What’s happening when you’re having those cravings or you’re feeling pulled by those old behaviors. It’s simply your brain is just wanting to go to the familiar to feel better.
You’ve practiced turning to food when you have uncomfortable feelings (stress, fatigue, boredom, overwhelm, etc.) for most of your life so you’ve gotten really good at it!
You’ve laid down a very deep network of neural pathways in your brain around those old behaviors and they feel very familiar. And for your brain familiar is wonderful because familiar equals safe.
That’s what your brain knows – things that are familiar are safe.
It’s not weakness; it’s just brain wiring.
So I want you to remember the term “brain wiring.” When you feel those old urges, instead of judgment, catch yourself and think: ‘This is just brain wiring. That’s all. This isn’t that I’m weak. It isn’t that I’m never going to reach my goals. This is just brain wiring.’
Say it today when you have a craving or an urge. ‘This is just brain wiring.’
And now that you know that it’s just brain wiring, you need to change your goal.
Disrupt the Habit Package
Why do we need to change our goal?
Well, usually our goal is just NOT doing the behavior: Don’t eat the ice cream. Don’t order the nachos. Don’t do it. Don’t do it. Don’t do it. That’s the goal.
And how well does that work typically? Not very well, right?
That’s because it’s the wrong goal.
Instead, remember, it’s just brain wiring so all you have to do is a short circuit that brain wiring a little bit.
It’s just like in the movies when someone’s disarming a bomb. You know, the expert arrives on the scene and everybody watches intently as they open up the panel. There are all sorts of wires in there and they have to clip the red wire but not touch the yellow one or something like that.
The bomb expert doesn’t need to disassemble the entire bomb. They just need to short circuit that wiring enough to defuse it. They calmly clip just a few of those wires and they save the day – crisis averted.
That’s all you need to do too; clip a few wires. And the way you do that is by changing the old familiar habit just a little bit.
Maybe your habit is doing really well all day and then bingeing on ice cream at night on the couch in front of the TV. Start by looking at the whole habit. It’s not just the ice cream. You probably always sit in the same place when you’re watching the TV at about the same time of day. You probably have the same kind of spoon, sit the same kind of way, etc..
This is what I call a “habit package.”
And we just need to disrupt that package a little bit. So have the ice cream but have it in a mug with a fork. And maybe have a cup of peppermint tea with it while you’re watching TV.
You don’t need to get rid of the whole thing. Obviously that is the ultimate goal but that’s not where you start. Just like the bomb expert doesn’t start by attempting to disassemble the entire bomb – it’s going to explode before they can do all that.
And that’s what happens with your cravings.
You just need to cut a couple of those wires by changing up the habit package.

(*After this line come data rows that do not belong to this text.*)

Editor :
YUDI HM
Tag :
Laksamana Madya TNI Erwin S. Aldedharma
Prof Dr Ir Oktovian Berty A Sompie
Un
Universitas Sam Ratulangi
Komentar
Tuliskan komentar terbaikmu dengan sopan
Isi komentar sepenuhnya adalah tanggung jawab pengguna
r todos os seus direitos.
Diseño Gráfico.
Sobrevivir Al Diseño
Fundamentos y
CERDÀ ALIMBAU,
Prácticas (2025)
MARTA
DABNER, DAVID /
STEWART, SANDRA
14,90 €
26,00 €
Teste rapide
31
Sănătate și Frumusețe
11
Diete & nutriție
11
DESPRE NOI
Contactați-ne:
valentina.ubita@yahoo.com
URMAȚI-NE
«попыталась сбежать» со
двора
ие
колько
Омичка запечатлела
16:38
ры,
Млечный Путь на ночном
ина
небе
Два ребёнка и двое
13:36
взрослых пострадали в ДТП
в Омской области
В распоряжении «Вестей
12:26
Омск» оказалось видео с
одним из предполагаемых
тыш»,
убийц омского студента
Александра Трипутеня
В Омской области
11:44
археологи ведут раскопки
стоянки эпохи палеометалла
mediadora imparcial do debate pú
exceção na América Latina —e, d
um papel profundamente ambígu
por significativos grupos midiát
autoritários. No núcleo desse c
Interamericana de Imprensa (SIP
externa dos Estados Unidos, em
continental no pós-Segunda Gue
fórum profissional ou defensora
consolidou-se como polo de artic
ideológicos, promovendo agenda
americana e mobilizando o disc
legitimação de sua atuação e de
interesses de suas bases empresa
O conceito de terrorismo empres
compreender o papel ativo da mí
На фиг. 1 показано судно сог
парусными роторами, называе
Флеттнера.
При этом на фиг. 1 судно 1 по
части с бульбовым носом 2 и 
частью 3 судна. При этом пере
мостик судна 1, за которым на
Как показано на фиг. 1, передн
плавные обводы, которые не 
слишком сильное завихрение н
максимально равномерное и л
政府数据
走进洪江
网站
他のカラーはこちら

So again, maybe it’s ice cream in a mug with a fork and a cup of tea, or maybe it’s ice cream on a plate while you’re doing a jigsaw puzzle in the living room. But start by still allowing yourself to have the ice cream because when you try to take it all away at once and just go cold turkey, it’s too much for your brain and you’re going to end up back in the Self-Sabotage Cha-Cha.
By disrupting the habit package just a little you can start to reprogram and rewire those old patterns and habits. Goodbye Self-Sabotage Cha-Cha.
As you go about your day, whenever cravings come or even when you’ve found yourself having already made a not so great choice, instead of slipping into judgment, I want you to think: ‘Okay, this is just brain wiring. That’s all this is. How can I disrupt this wiring just a little bit? How can I clip just one or two wires?’.
Start to break up that old wiring – that’s the path that’s ultimately going to take you to freedom and really creating different habits for yourself over time.
Hopefully, this is helpful and I would love to hear how you’re using these tools to say goodbye to the Self-Sabotage Cha Cha for good!